🤖 AI Summary
Existing end-to-end multi-agent autonomous driving approaches primarily focus on perception-level collaboration while neglecting consistency with motion planning and control, and fail to fully integrate bird’s-eye-view (BEV) representation with cross-agent interaction. This paper proposes the first end-to-end jointly optimized multi-agent collaborative framework. First, it introduces a dynamic query sharing mechanism within a unified BEV space, enabling hierarchical coordination across perception, prediction, and planning. Second, it pioneers the integration of Mixture-of-Experts (MoE) architecture into both encoder and decoder, facilitating task-adaptive feature representation and diverse motion modeling via multi-level fusion. Third, extensive experiments on DAIR-V2X demonstrate state-of-the-art performance: 39.7% improvement in perception accuracy over UniV2X, 7.2% reduction in trajectory prediction error, and 33.2% gain in planning performance.
📝 Abstract
Autonomous driving holds transformative potential but remains fundamentally constrained by the limited perception and isolated decision-making with standalone intelligence. While recent multi-agent approaches introduce cooperation, they often focus merely on perception-level tasks, overlooking the alignment with downstream planning and control, or fall short in leveraging the full capacity of the recent emerging end-to-end autonomous driving. In this paper, we present UniMM-V2X, a novel end-to-end multi-agent framework that enables hierarchical cooperation across perception, prediction, and planning. At the core of our framework is a multi-level fusion strategy that unifies perception and prediction cooperation, allowing agents to share queries and reason cooperatively for consistent and safe decision-making.

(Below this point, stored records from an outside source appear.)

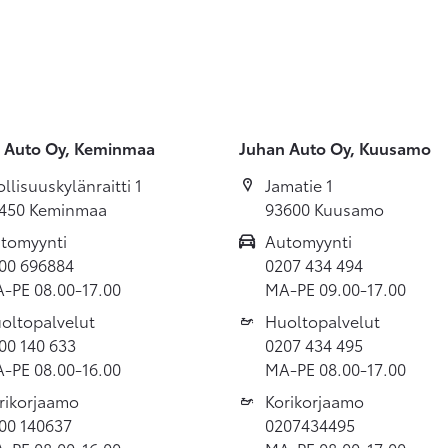
 Auto Oy, Keminmaa
Juhan Auto Oy, Kuusamo
ollisuuskylänraitti 1
Jamatie 1
450 Keminmaa
93600 Kuusamo
tomyynti
Automyynti
00 696884
0207 434 494
-PE 08.00-17.00
MA-PE 09.00-17.00
oltopalvelut
Huoltopalvelut
00 140 633
0207 434 495
-PE 08.00-16.00
MA-PE 08.00-17.00
rikorjaamo
Korikorjaamo
00 140637
0207434495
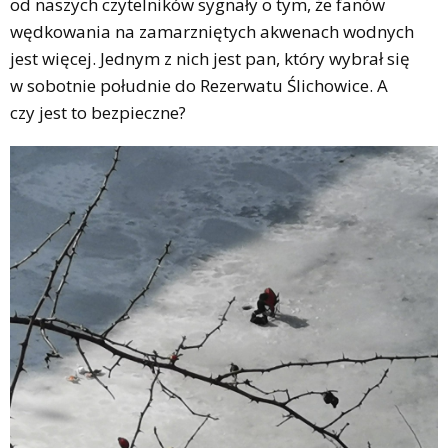
od naszych czytelników sygnały o tym, że fanów
wędkowania na zamarzniętych akwenach wodnych
jest więcej. Jednym z nich jest pan, który wybrał się
w sobotnie południe do Rezerwatu Ślichowice. A
czy jest to bezpieczne?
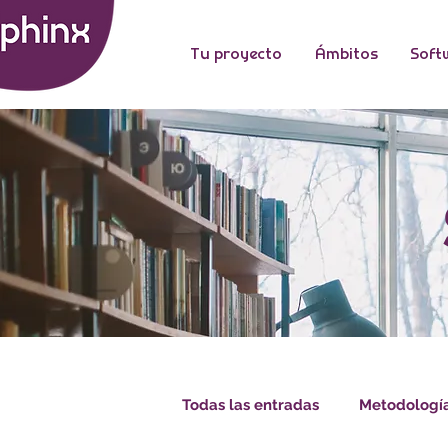
Tu proyecto
Ámbitos
Soft
Todas las entradas
Metodologí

To adapt to diverse downstream tasks and further enhance the quality of multi-level fusion, we incorporate a Mixture-of-Experts (MoE) architecture to dynamically enhance the BEV representations. We further extend MoE into the decoder to better capture diverse motion patterns. Extensive experiments on the DAIR-V2X dataset demonstrate our approach achieves state-of-the-art (SOTA) performance with a 39.7% improvement in perception accuracy, a 7.2% reduction in prediction error, and a 33.2% improvement in planning performance compared with UniV2X, showcasing the strength of our MoE-enhanced multi-level cooperative paradigm.